Николай Михайлович на моменте про голову на пике несколько стушевался, однако же, скоро оправившись, вновь стал нападать на мои реформы, развернув теперь наступление с другой стороны.
проговорили мы долго, а мне, между тем, уже надо было уже готовиться к заседаниям Конгресса. Карамзин же, судя по всему, не исчерпал еще и половины своих ко мне вопросов. Поэтому я, предвосхищая дальнейшие дискуссии, предложил ему:
— Николай Михайлович, Россия велика, порядка в ней мало, потому можно обсуждать ее беды и неустроения бесконечно! Давайте мы поступим по-иному: вот у вас есть сейчас газета, не помню правда, как ее называют…

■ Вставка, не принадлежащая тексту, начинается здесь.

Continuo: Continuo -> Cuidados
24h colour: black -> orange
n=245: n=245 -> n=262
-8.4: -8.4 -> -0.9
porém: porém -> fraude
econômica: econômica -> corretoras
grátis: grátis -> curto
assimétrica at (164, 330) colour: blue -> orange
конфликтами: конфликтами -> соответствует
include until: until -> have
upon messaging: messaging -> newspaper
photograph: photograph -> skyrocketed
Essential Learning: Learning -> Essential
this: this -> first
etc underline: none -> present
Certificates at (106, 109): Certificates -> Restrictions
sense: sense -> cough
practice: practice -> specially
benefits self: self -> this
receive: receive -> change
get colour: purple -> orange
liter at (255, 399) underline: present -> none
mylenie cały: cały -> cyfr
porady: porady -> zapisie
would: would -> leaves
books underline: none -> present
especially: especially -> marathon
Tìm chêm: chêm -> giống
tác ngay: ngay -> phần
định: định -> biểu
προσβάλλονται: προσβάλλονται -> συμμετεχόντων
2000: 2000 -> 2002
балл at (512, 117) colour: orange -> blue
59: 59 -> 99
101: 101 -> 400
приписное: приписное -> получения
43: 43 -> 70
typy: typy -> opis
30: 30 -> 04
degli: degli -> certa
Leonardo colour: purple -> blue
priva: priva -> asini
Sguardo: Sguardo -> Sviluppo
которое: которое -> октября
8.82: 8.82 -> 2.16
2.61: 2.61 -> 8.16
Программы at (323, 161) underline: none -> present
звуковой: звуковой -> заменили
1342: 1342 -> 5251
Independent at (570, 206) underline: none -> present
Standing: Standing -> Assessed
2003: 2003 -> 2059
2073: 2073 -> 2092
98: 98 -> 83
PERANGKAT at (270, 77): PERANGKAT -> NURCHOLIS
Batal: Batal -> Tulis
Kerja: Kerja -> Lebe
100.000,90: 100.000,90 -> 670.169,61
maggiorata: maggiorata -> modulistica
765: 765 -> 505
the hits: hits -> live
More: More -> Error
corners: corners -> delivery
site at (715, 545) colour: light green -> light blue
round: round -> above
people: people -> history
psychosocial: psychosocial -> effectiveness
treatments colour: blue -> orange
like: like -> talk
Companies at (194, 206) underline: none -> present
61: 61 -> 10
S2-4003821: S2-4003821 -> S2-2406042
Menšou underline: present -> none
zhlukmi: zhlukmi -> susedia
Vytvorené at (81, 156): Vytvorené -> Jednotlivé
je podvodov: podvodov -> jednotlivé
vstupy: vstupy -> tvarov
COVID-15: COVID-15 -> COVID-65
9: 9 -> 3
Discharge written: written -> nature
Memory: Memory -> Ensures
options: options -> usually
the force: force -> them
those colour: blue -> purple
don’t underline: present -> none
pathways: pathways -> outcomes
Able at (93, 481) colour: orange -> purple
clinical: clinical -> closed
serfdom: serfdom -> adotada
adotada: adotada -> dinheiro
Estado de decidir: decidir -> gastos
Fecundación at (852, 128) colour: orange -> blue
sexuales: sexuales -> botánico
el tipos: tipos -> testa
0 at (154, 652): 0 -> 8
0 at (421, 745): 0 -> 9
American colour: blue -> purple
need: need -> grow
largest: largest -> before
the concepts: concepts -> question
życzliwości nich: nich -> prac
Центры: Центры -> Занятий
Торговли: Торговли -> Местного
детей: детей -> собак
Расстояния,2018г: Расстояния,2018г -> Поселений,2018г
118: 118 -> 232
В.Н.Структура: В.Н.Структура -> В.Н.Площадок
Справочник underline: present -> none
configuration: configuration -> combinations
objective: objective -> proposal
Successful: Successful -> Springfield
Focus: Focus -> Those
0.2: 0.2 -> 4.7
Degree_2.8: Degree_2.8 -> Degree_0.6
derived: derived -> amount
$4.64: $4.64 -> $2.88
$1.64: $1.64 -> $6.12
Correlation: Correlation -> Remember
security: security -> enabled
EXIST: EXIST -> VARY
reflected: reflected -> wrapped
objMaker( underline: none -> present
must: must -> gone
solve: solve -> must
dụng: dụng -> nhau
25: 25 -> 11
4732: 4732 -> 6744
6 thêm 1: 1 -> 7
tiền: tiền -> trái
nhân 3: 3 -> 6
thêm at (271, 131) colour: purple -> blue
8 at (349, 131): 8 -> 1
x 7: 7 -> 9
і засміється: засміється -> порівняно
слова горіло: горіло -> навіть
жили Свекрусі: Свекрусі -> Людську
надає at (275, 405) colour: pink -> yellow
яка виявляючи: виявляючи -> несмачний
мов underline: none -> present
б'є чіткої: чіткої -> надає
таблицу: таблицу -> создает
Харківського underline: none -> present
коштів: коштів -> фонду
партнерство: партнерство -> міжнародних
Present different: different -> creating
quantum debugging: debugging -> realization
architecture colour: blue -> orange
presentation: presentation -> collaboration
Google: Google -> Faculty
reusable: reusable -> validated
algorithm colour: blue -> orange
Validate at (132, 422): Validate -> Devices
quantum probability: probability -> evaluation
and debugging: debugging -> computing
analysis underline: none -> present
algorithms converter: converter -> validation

— Вестник Европы, — произнёс Николай Михайлович тоном скрытого негодования на всех недотёп, имеющих несчастье не помнить название его изданий — и это, Ваше Величество, не газета, а журнал!
— Ну, тем лучше. Так вот, о чём, собственно, я хотел сказать: давайте мы перенесем наш разговор на его страницы?
— И как же это возможно? — с готовностью вопросил литератор, и лицо его при этом приобрело выражение, какое бывает у борзой собаки, вдруг услышавшей вдали звуки егерского рожка.
— Ну, очень просто — вы публикуете ваш вопрос, я высылаю ответ, который вы тоже размещаете на страницах вашего журнала. Полагаю, всем будет интересно. Засим — всё; не смею более вас задерживать!
Посетитель раскланялся и удалился, провожаемый моим задумчивым взглядом. Ну что же, «не догнал, так хоть согрелся». Переубедить Карамзина мне, конечно, не удалось, но зато, возможно, он станет теперь внимательнее к моим аргументам. Ну и идея публичной дискуссии на страницах прессы, по-моему, станет плодотворной. Уже вижу эту захватывающую картину: чат 19-го века, на страницах газеты, где для того, чтобы узнать ответ на свой предыдущий пост, надобно ожидать выхода нового номера…. Забавно, но, по сути, вполне работоспособно. Непременно надо это сделать! В создаваемой мною политической системе публичная дискуссия необходима, как воздух. Только она способна дать хоть какие-то гарантии, что разговор различных политических сил от доводов и силлогизмов не перейдёт к штыкам и картечи!